(Camilerde cenaze namazından az önce okunan ayet)
qul yâ 'ibâdiyellezîne esrefû 'alâ enfusihim
39:53 De ki: "Ey nefislerine aşırı giden kullarım,
lâ taqnatû min rahmetillâh
Allah'ın rahmetinden umudunuzu kesmeyin
innallâhe yagfiruz-zunûbe cemî'â
Allah günahların hepsini bağışlar
innehû huvel-gafûrur-rahîm
O, bağışlayandır, merhametlidir."
Umutsuzluğa yer yok, çünkü affedilmeyen günah yok.
O'nun gufranına, rahmetine ne sığmaz ki...
Yeter ki bunun bilincinde olalım.
42:28. vehuvellezî yunezzilul-gayse min ba'di mâ qanatû
Umutsuzluğa düşmelerinin ardından yağmuru indiren O'dur,
veyenşuru rahmetehû, vehuvel-veliyyul-hamîd
rahmetini yayar, O övülmeğe layık olan dosttur.

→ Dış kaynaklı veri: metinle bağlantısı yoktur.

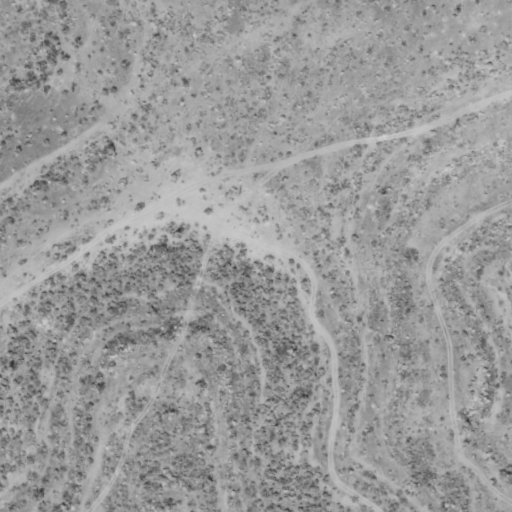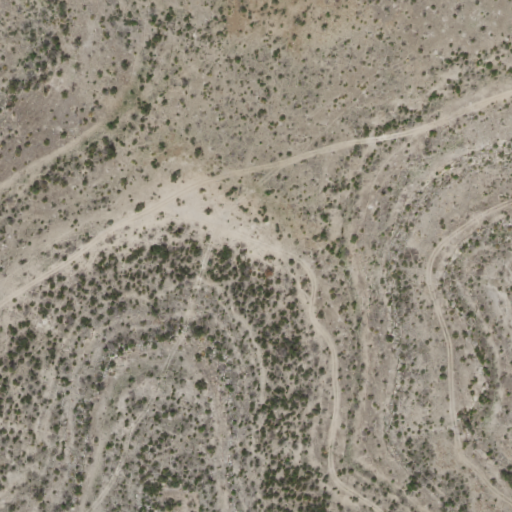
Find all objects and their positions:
road: (243, 173)
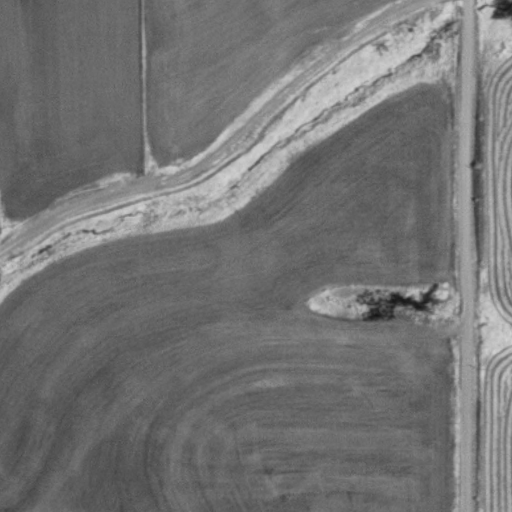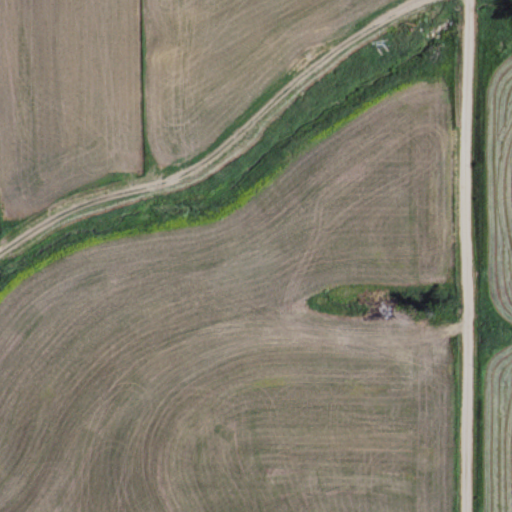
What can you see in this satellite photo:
road: (466, 256)
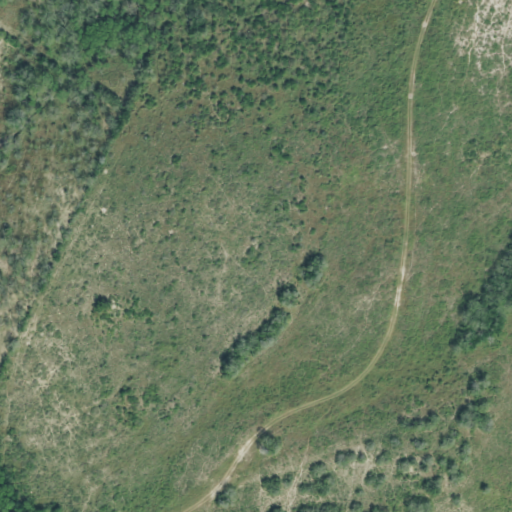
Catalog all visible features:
road: (390, 302)
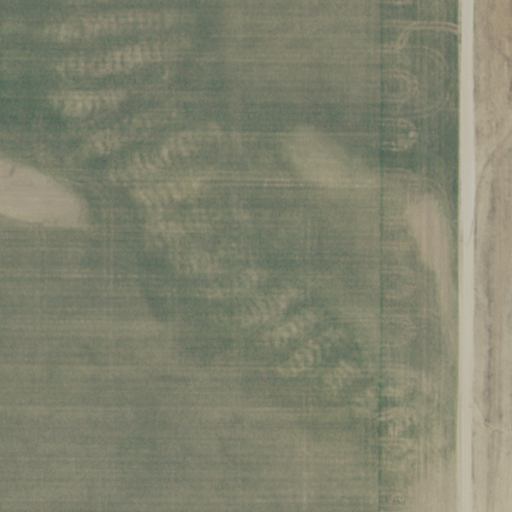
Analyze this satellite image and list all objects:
road: (465, 256)
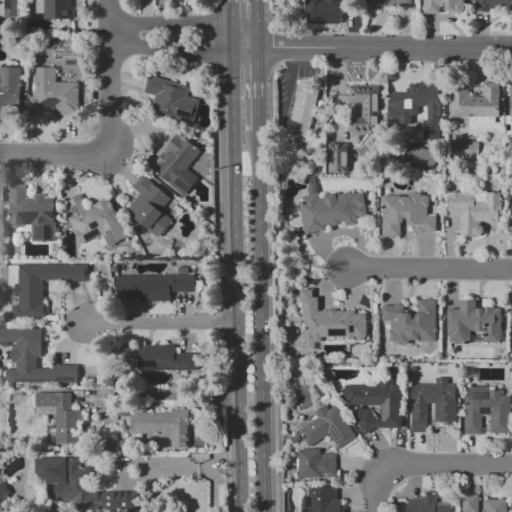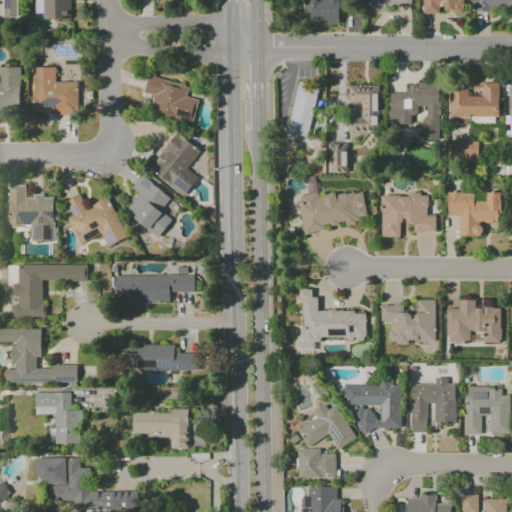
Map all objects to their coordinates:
building: (386, 4)
building: (492, 5)
building: (439, 6)
building: (9, 8)
building: (51, 9)
building: (56, 9)
building: (321, 12)
road: (255, 18)
road: (227, 19)
road: (226, 37)
road: (369, 44)
road: (109, 73)
road: (256, 84)
building: (9, 89)
building: (10, 91)
building: (52, 93)
building: (53, 93)
building: (170, 100)
building: (473, 101)
building: (362, 107)
building: (417, 107)
building: (302, 109)
building: (303, 109)
building: (510, 110)
building: (463, 149)
road: (51, 154)
building: (337, 157)
building: (176, 163)
building: (176, 164)
building: (148, 206)
building: (148, 206)
rooftop solar panel: (74, 210)
building: (330, 210)
building: (473, 210)
building: (31, 213)
building: (31, 213)
rooftop solar panel: (50, 214)
building: (405, 214)
rooftop solar panel: (27, 218)
building: (94, 220)
building: (94, 221)
rooftop solar panel: (93, 226)
rooftop solar panel: (39, 233)
rooftop solar panel: (46, 235)
rooftop solar panel: (91, 236)
rooftop solar panel: (110, 239)
road: (428, 270)
road: (232, 275)
building: (38, 284)
building: (150, 286)
road: (260, 321)
road: (160, 322)
building: (410, 322)
building: (326, 323)
building: (473, 323)
building: (32, 359)
building: (155, 359)
rooftop solar panel: (144, 364)
rooftop solar panel: (171, 365)
rooftop solar panel: (65, 380)
rooftop solar panel: (27, 381)
road: (165, 394)
rooftop solar panel: (480, 395)
building: (432, 403)
building: (375, 404)
rooftop solar panel: (483, 409)
building: (486, 410)
building: (59, 415)
building: (162, 426)
building: (326, 428)
building: (315, 464)
road: (425, 464)
road: (188, 468)
road: (217, 477)
building: (78, 487)
building: (3, 492)
building: (321, 500)
building: (468, 503)
building: (425, 505)
building: (494, 505)
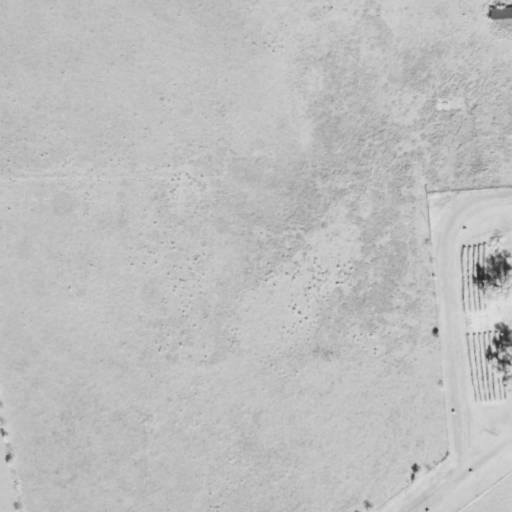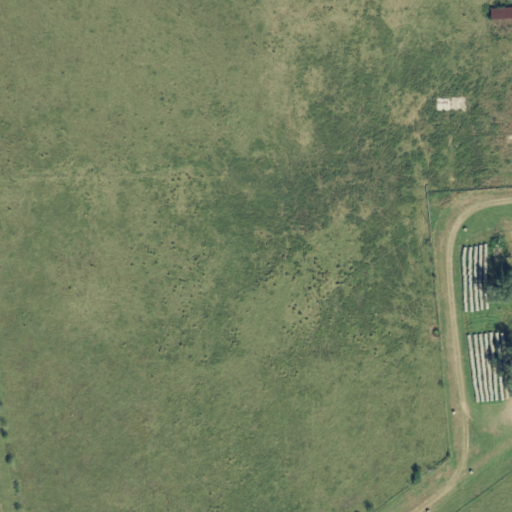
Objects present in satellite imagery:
road: (465, 349)
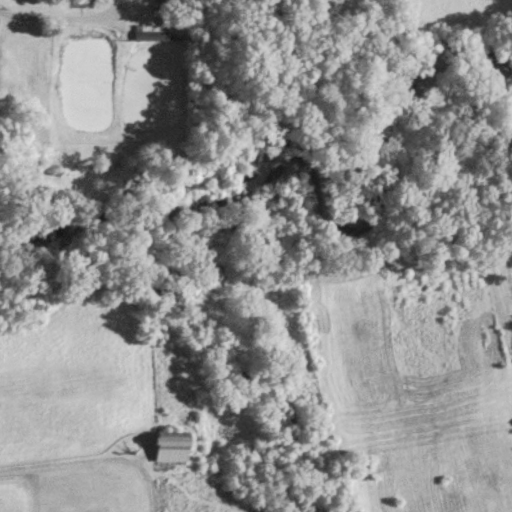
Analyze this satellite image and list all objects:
road: (55, 14)
building: (173, 444)
building: (173, 444)
road: (65, 462)
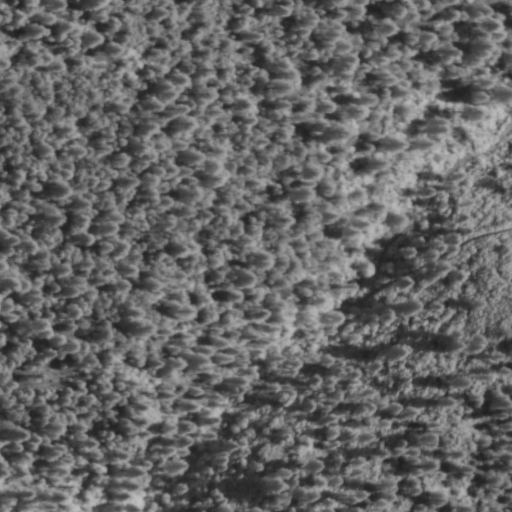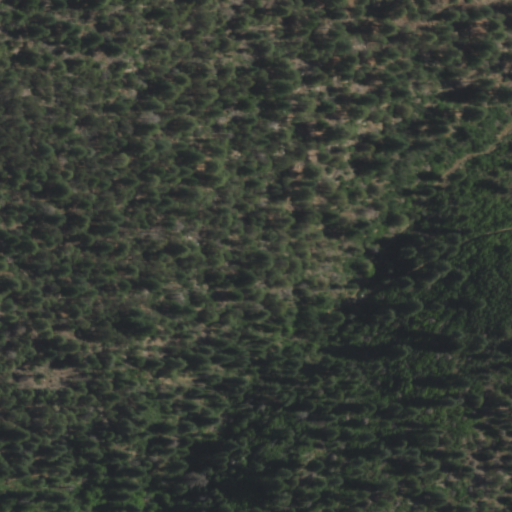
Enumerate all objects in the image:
road: (415, 220)
road: (368, 224)
road: (186, 451)
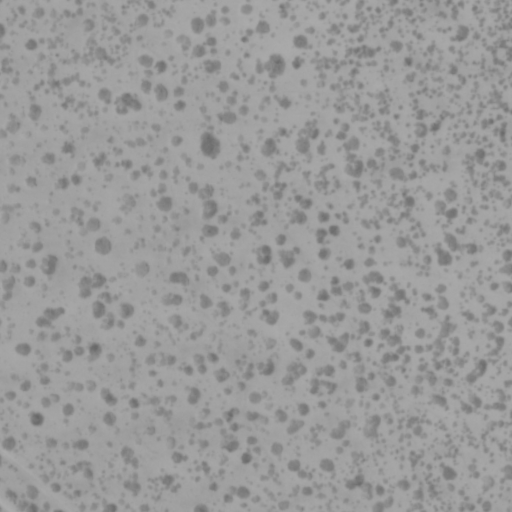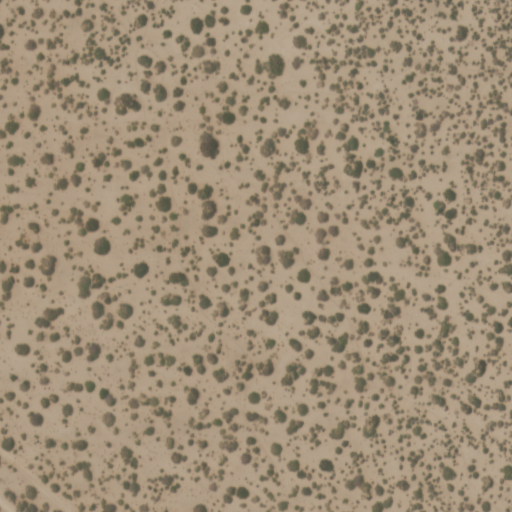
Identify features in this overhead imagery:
road: (35, 475)
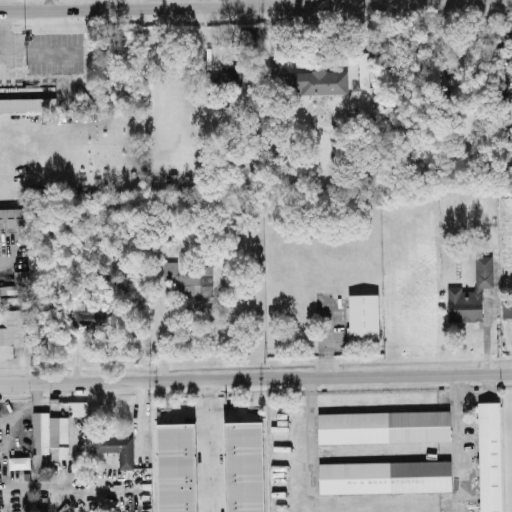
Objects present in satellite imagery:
road: (330, 1)
road: (217, 2)
road: (319, 2)
road: (109, 7)
road: (4, 37)
road: (2, 49)
road: (62, 56)
building: (362, 68)
road: (4, 74)
building: (317, 81)
road: (14, 83)
road: (4, 94)
building: (27, 99)
building: (12, 216)
building: (189, 279)
building: (470, 292)
building: (506, 307)
building: (362, 317)
road: (325, 350)
road: (256, 377)
building: (383, 425)
road: (309, 432)
building: (48, 439)
road: (457, 441)
road: (208, 445)
building: (116, 447)
building: (488, 456)
building: (242, 466)
building: (174, 467)
building: (384, 475)
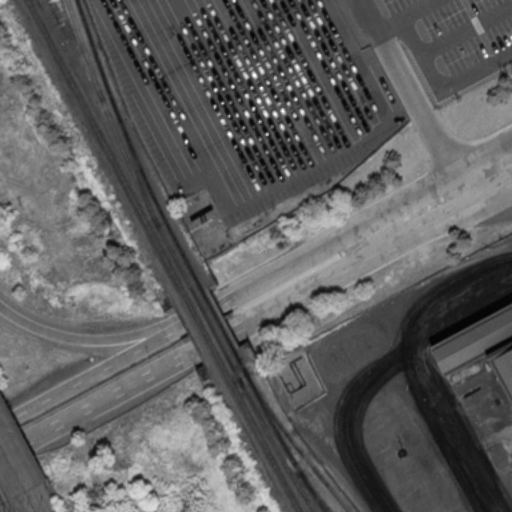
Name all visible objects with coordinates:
road: (146, 14)
road: (370, 15)
road: (467, 30)
road: (198, 34)
road: (249, 54)
railway: (82, 58)
road: (301, 72)
parking lot: (280, 86)
road: (440, 90)
road: (419, 108)
railway: (132, 148)
railway: (106, 149)
railway: (123, 150)
road: (334, 150)
railway: (137, 171)
road: (197, 175)
road: (433, 199)
road: (497, 211)
road: (446, 226)
power tower: (115, 233)
road: (259, 283)
railway: (218, 319)
railway: (209, 324)
railway: (200, 328)
road: (81, 338)
building: (480, 348)
building: (485, 349)
road: (182, 355)
road: (415, 365)
road: (84, 380)
road: (340, 420)
railway: (277, 431)
railway: (268, 433)
railway: (258, 434)
road: (17, 478)
railway: (316, 494)
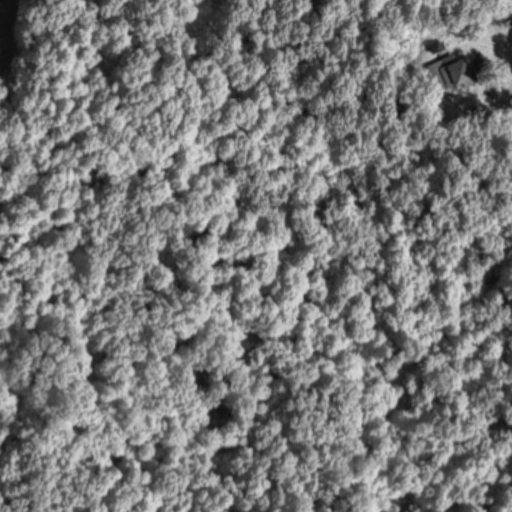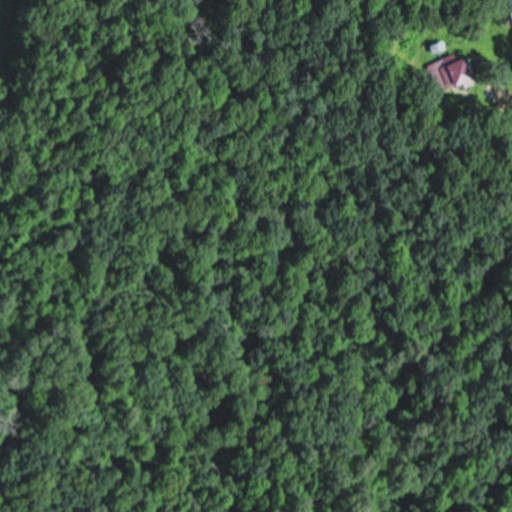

En umutsuz görünen zamanlarda rahmet yağmuru geliverir.
lâ yes-emul-insânu min du'âil-hayr41:49. İnsan, iyilik istemekten usanmaz
vein messehuş-şerru feyeûsun qanût
bir kötülük gelince meyus olur, umutsuzluğa düşer
Yukarıdaki üç ayette geçen umutsuzluk, qaf-nun-tı kökünden.
Buna benzeyen bir kelime daha var: qaf-nun-te, ince te ile.
"Uzun dua etmek" anlamına, kunut duası o kökten geliyor.